February 1, 2012

SIA Engineering

OCBC Research on 1 Feb 2012

SIA Engineering Co Ltd (SIAEC) last night reported its 3QFY12 revenue grew 12.6% YoY to an all-time quarterly high of S$303.4m and PATMI gained 5.3% to S$63.5m. Management attributed the growth in revenue to 1) higher fleet management programme revenue and 2) an increase in airframe and component overhaul work. But higher subcontract and staff costs to support the increased workload during the quarter also saw EBIT margin fall to 9.4%, from 12.8% a year ago. Despite the challenges posed by uncertainties in the global economy, management guided that demand for its services is expected to remain stable. In addition, SIAEC is estimated to provide a dividend yield of 5%. Thus, we retain our fair value of S$3.88 per share and BUY rating on SIAEC. 

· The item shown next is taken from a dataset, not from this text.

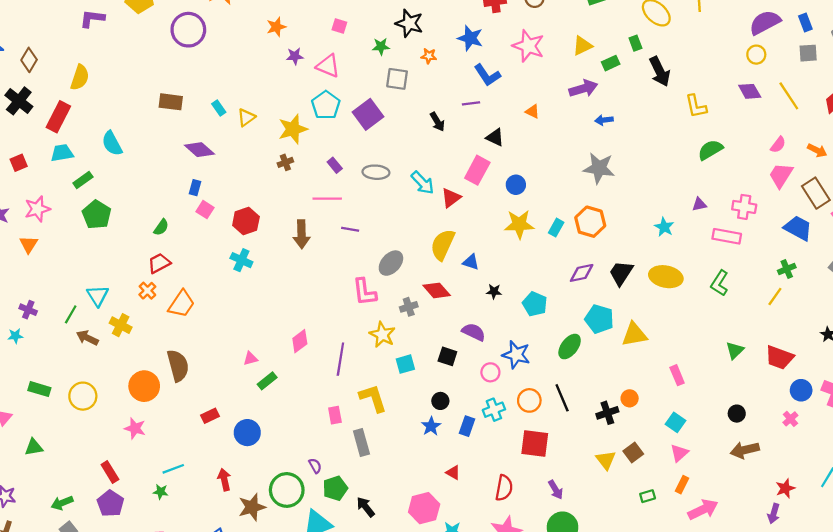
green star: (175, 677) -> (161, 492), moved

Strong revenue growth but lower margin.
SIA Engineering Co Ltd (SIAEC) last night reported its 3QFY12 financials. 3QFY12 revenue grew 12.6% YoY to an all-time quarterly high of S$303.4m and PATMI gained 5.3% to S$63.5m. Management attributed the growth in revenue to 1) higher fleet management programme revenue and 2) an increase in airframe and component overhaul work. But higher subcontract and staff costs to support the increased workload during the quarter also saw EBIT margin fall to 9.4%, from 12.8% a year ago. In addition, SIAEC’s PATMI was once again boosted by stronger contributions from share of profits of joint venture and associated companies, which grew 20.1% to S$40.7m and contributed to 56.3% of pre-tax profit.

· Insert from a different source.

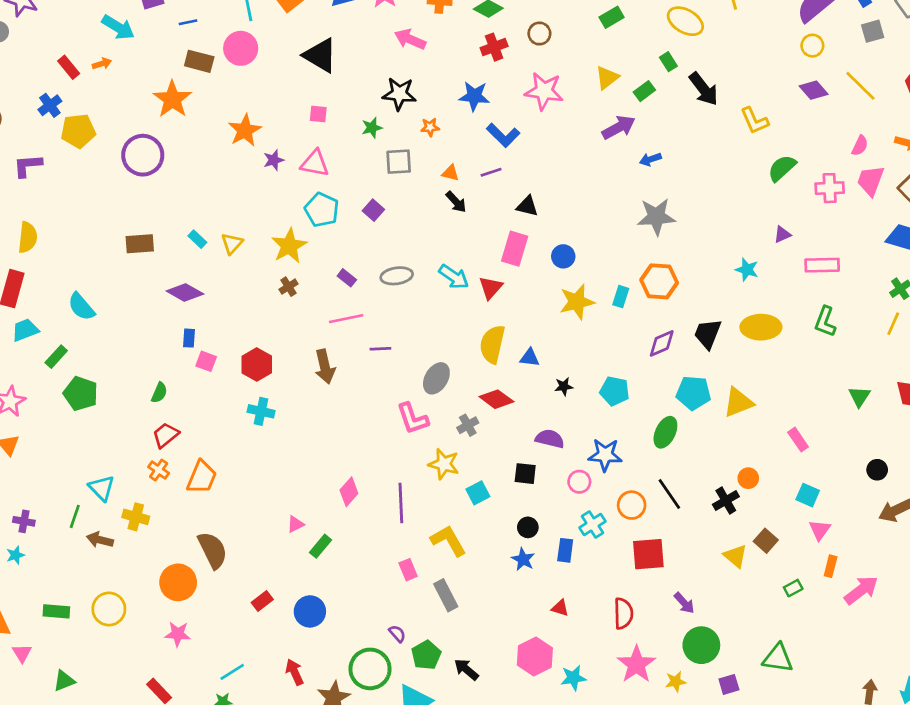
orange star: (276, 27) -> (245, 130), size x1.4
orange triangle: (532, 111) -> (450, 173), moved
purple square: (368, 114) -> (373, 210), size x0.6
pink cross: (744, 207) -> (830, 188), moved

Raise FY12 revenue but lower PATMI estimates.
For 9MFY12, SIAEC’s revenue edged up 2.2% to S$853.4m and PATMI grew 2.6% to S$202.8m, meeting 77.4% and 73.9% of our previous full-year revenue and PATMI estimates. We have since made some minor adjustments to our full-year estimates in order to factor in stronger revenue growth and higher costs, despite management’s intention to improve productivity and manage costs. Our new estimates of FY12 revenue is 2.6% higher while PATMI is 1.7% lower, at S$1,130.5m and S$269.9m respectively.

Maintain BUY and S$3.88 fair value.
Despite the challenges posed by uncertainties in the global economy, management guided that demand for its services is expected to remain stable. In addition, the longer-term outlook for MRO service providers is still intact, and SIAEC is estimated to provide a dividend yield of 5%. Thus, we retain our fair value of S$3.88 per share and BUY rating on SIAEC.